** WHAT IS NEEDED **
Don't include pictures. Quote the lines below from the first through the line that contains "- enhancing-tissue mask".

+--

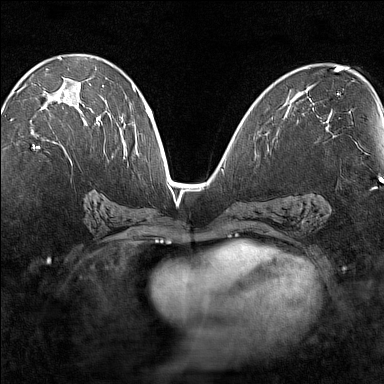
Breast MRI (dynamic contrast-enhanced), one axial slice; slice 76 of 160 in the series (ordered by position); dynamic contrast-enhanced series, time point 2 of 7 at this slice position (early post-contrast); 1.5 T; TE 1.8 ms, TR 5 ms; 1 mm slice thickness; 384 × 384 image matrix, field of view 280 × 280 mm. Female patient.
Outlined on this slice (semi-automatic segmentation, software-assisted and operator-edited):
- enhancing-tissue mask used for the functional tumour volume (all voxels passing the contrast-enhancement thresholds inside the analysis volume; usually the tumour): box from (x=33, y=94) to (x=100, y=149) px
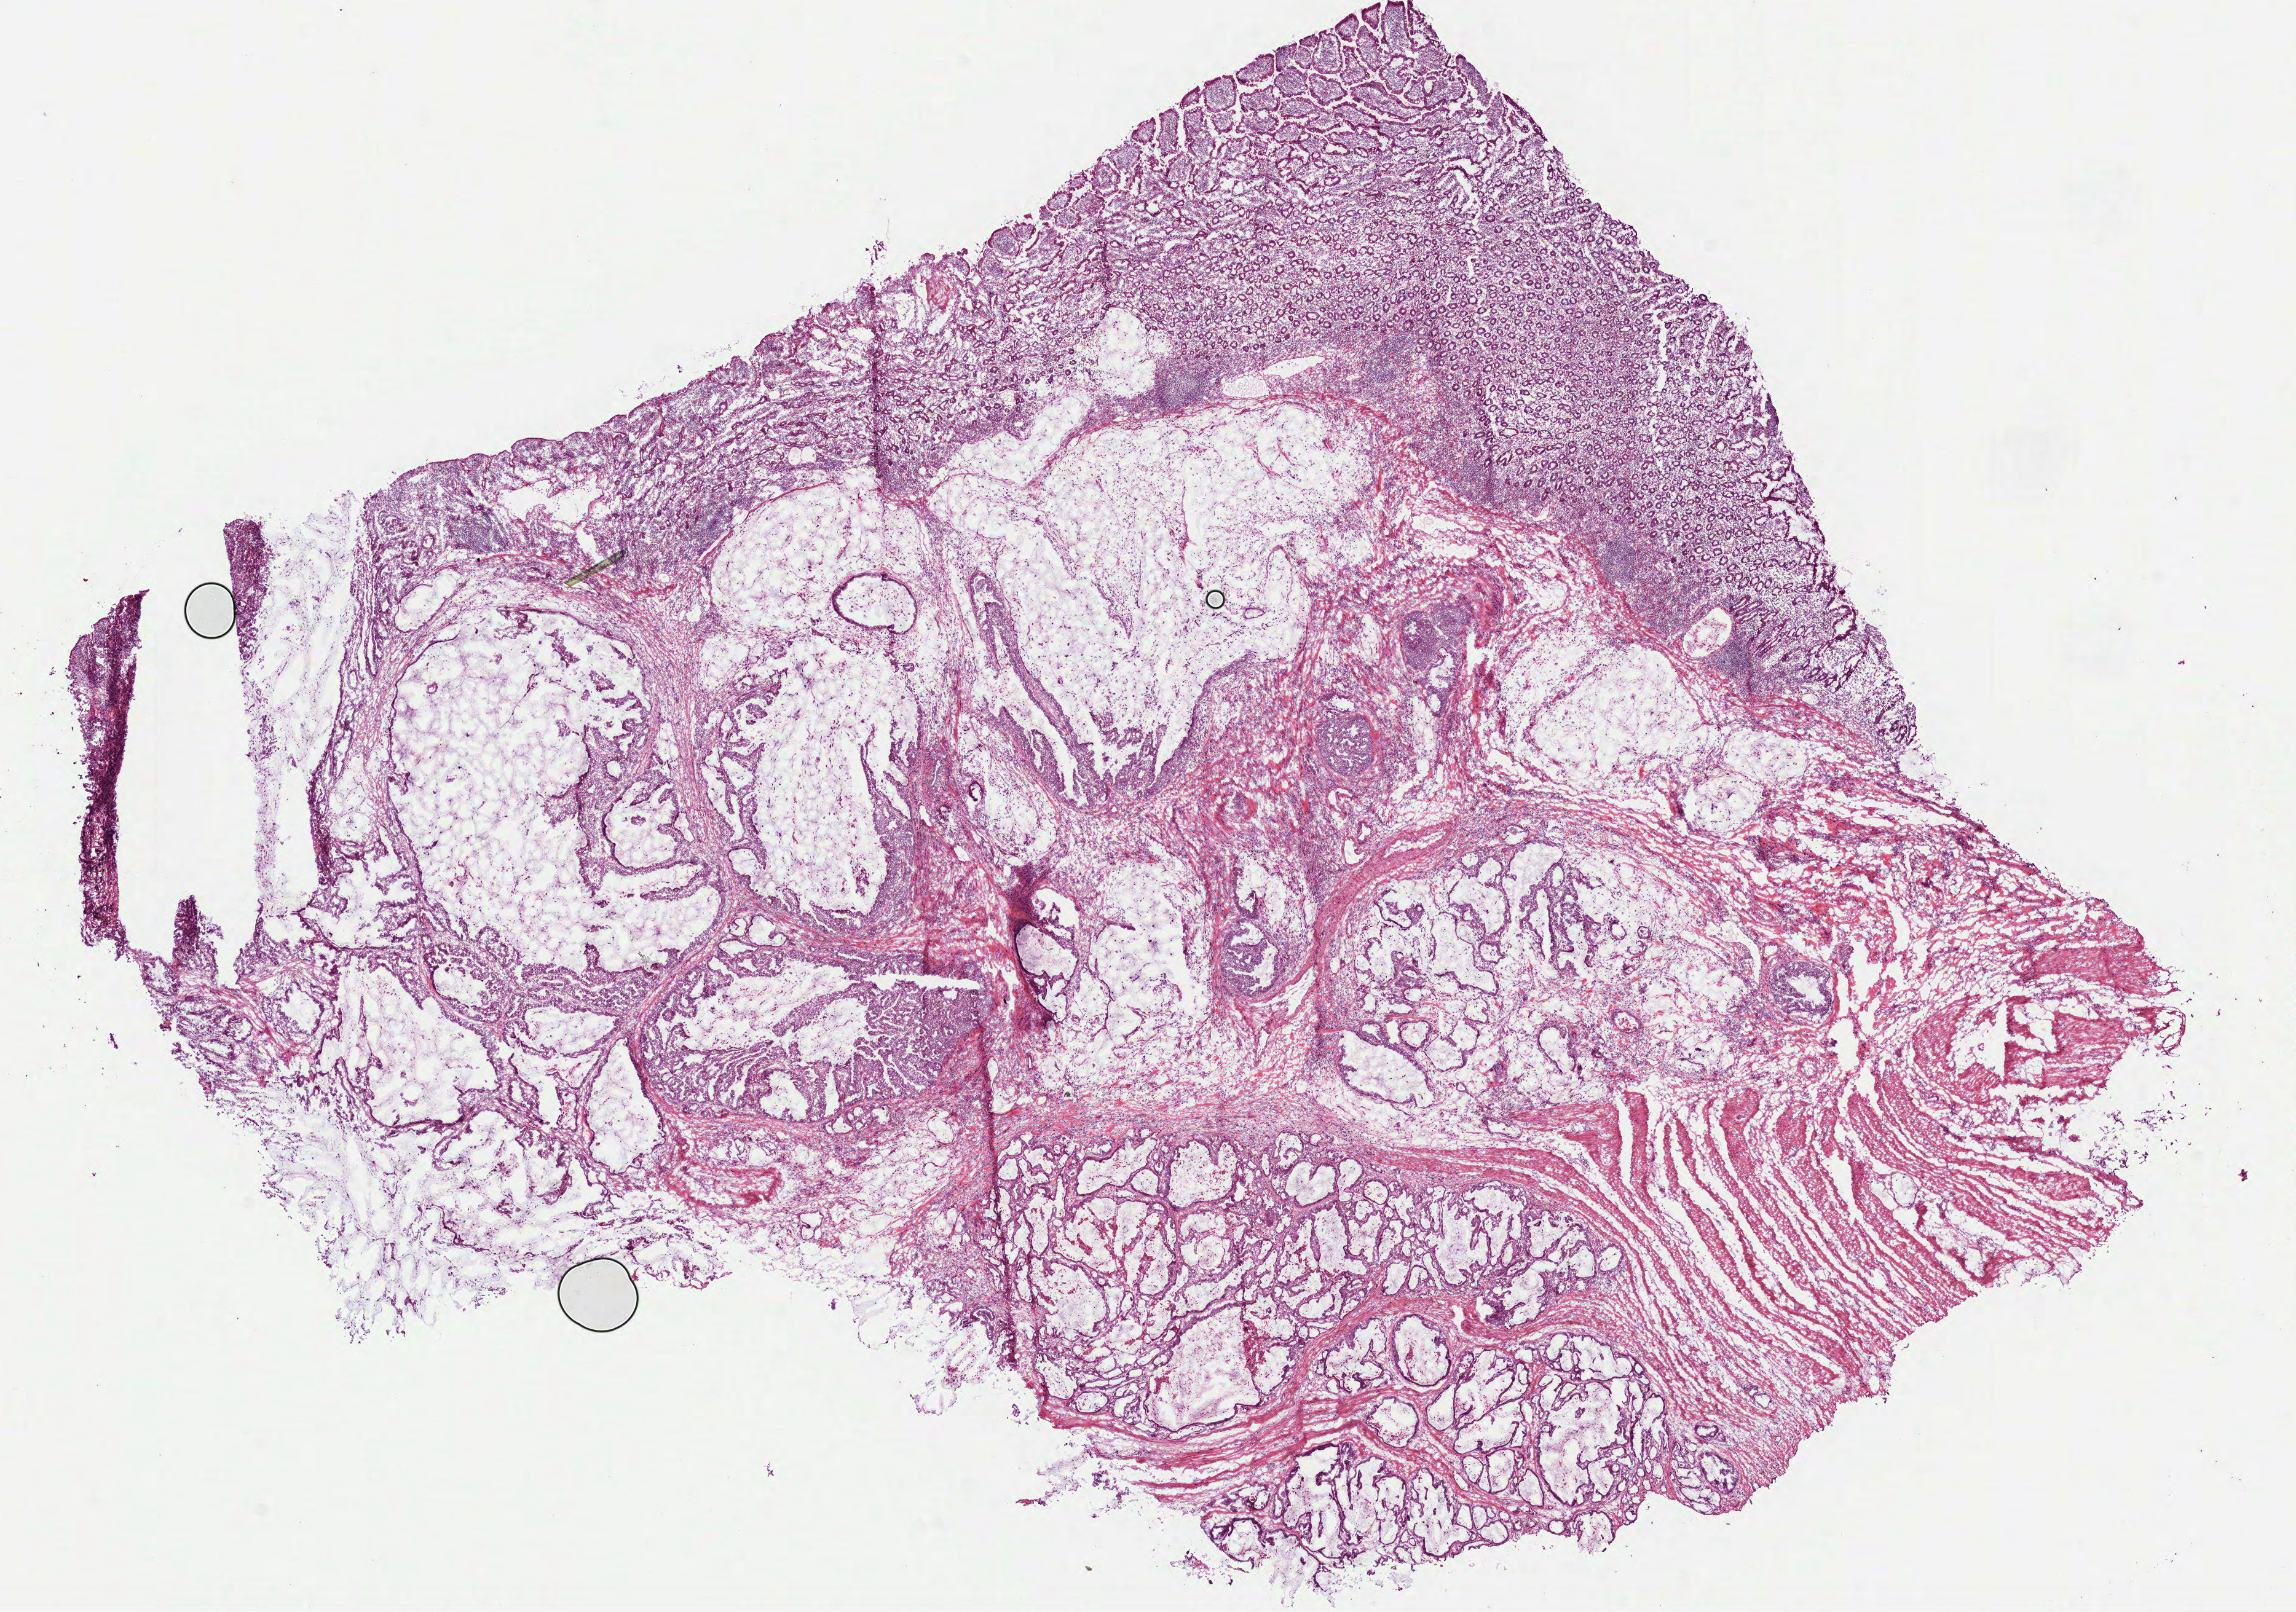
Whole-slide histology image, H&E, low-resolution overview of the scanned area, about 15.1 x 10.6 mm (acquisition: 40x scan), frozen section, sample: primary tumour, stomach. Male patient; age at initial diagnosis 65 years. Histologic grade: G2 (moderately differentiated). Pathologist review of this section (percent, as recorded): tumour cells 70%, tumour nuclei 60%, normal cells 15%, stromal cells 15%, necrosis 0%.
Diagnosis: Mucinous adenocarcinoma (gastric antrum). AJCC pathologic stage: IV. TNM: T4 N0 M1.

+--

** REPLY TO THE EXERCISE **
Breast MRI (dynamic contrast-enhanced), one axial slice; slice 76 of 160 in the series (ordered by position); dynamic contrast-enhanced series, time point 2 of 7 at this slice position (early post-contrast); 1.5 T; TE 1.8 ms, TR 5 ms; 1 mm slice thickness; 384 × 384 image matrix, field of view 280 × 280 mm. Female patient.
Outlined on this slice (semi-automatic segmentation, software-assisted and operator-edited):
- enhancing-tissue mask used for the functional tumour volume (all voxels passing the contrast-enhancement thresholds inside the analysis volume; usually the tumour): box from (x=33, y=94) to (x=100, y=149) px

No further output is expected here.